AT&T, he says, doesn’t “need to be informed by me. They need to be informed by somebody.”

An associate named “Pynchon” wrote to Mr. Auernheimer, “[H]ey, just an idea [ -- ] delay this outing for a couple days[,] tomorrow short some [AT&T] stock[,] then out them on [T]uesday[,] then fill your short and profit[.]

With this quote posed to him by Chronicle.su, Mr. Auernheimer said, “I don’t believe that anybody had an interest in shorting a stock,” adding, “And I certainly did not solicit them, too, and I’ve received no kickbacks for doing so. And I don’t believe anybody did, or otherwise I’d be charged with a securities-related crime, which I of course am not.”

Mr. Auernheimer said he doesn’t recall writing a reply to “Pynchon’s” stock-shorting idea with the reply: “[I]f you want to do it[,] go nuts.” However for Mr. Auernheimer and ultimately Mr. Spitler, the only entity to have extracted and held all the data, prosecutors are sure to make much of the transcript’s mentioning of any of their associates’ even jesting about or humoring such a securities violation. To be sure Goatse Security has a long history of conducting operations simply for reputational gain or their laughter at others’ expense — known as “lulz.”

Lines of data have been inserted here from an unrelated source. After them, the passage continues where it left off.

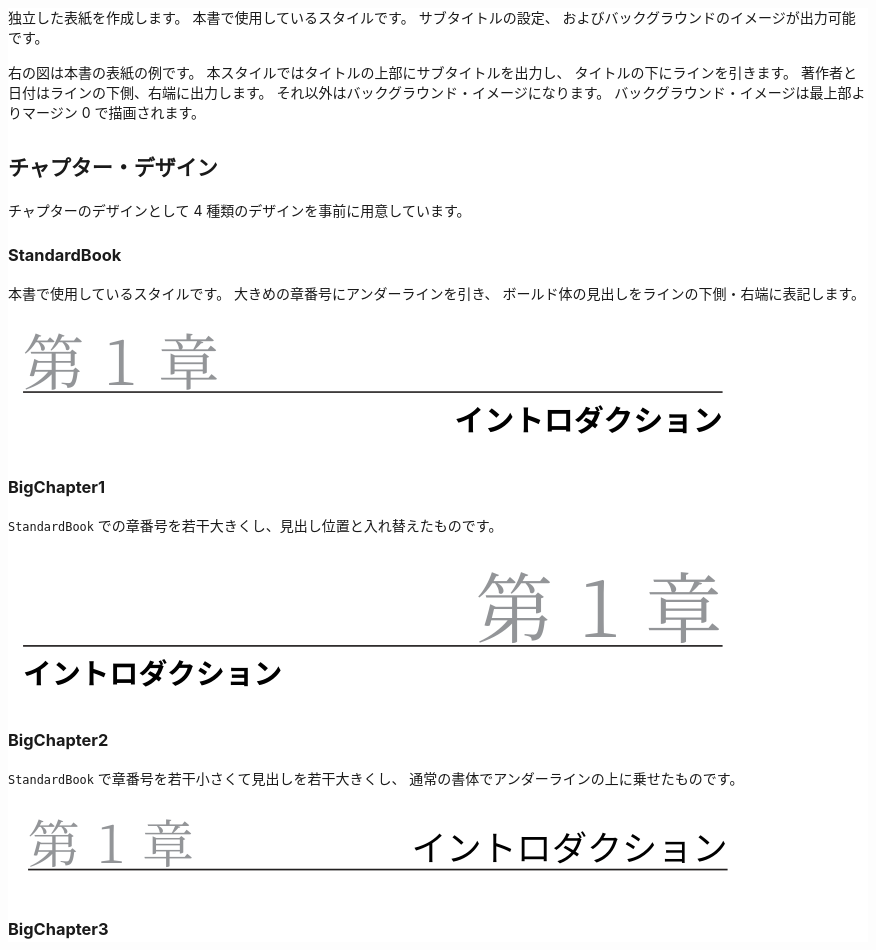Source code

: 独立した表紙を作成します。
本書で使用しているスタイルです。
サブタイトルの設定、
およびバックグラウンドのイメージが出力可能です。

右の図は本書の表紙の例です。
本スタイルではタイトルの上部にサブタイトルを出力し、
タイトルの下にラインを引きます。
著作者と日付はラインの下側、右端に出力します。
それ以外はバックグラウンド・イメージになります。
バックグラウンド・イメージは最上部よりマージン 0 で描画されます。

## チャプター・デザイン

チャプターのデザインとして 4 種類のデザインを事前に用意しています。

### StandardBook

本書で使用しているスタイルです。
大きめの章番号にアンダーラインを引き、
ボールド体の見出しをラインの下側・右端に表記します。

![scale=0.8,box=BOX_THIN](chapter_stdbook_jp.png)

### BigChapter1

`StandardBook` での章番号を若干大きくし、見出し位置と入れ替えたものです。

![scale=0.8,box=BOX_THIN](chapter_bigchapter1_jp.png)

### BigChapter2

`StandardBook` で章番号を若干小さくて見出しを若干大きくし、
通常の書体でアンダーラインの上に乗せたものです。

![scale=0.8,box=BOX_THIN](chapter_bigchapter2_jp.png)

### BigChapter3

Mr. Spitler’s indictment falsely claims that AT&T is headquartered in New Jersey. Mr. Auernheimer characterized this as perjury motivated by venue shopping, intended to maximize chances at prosecution. AT&T is headquartered in Dallas, Texas.

In their analysis of chat logs federal prosecutors independently construed the sad-face emoticon “D8″ as the sexual metaphor “balls deep,” or as they put it, “to be deeply involved in an activity or to perform an activity to the greatest extent possible.” This revelation is not only humorous but shows, when taken in the context of Mr. Auernheimer’s relayed concern about civil, not criminal, liability for the data breach, Mr. Spitler was actually expressing fear.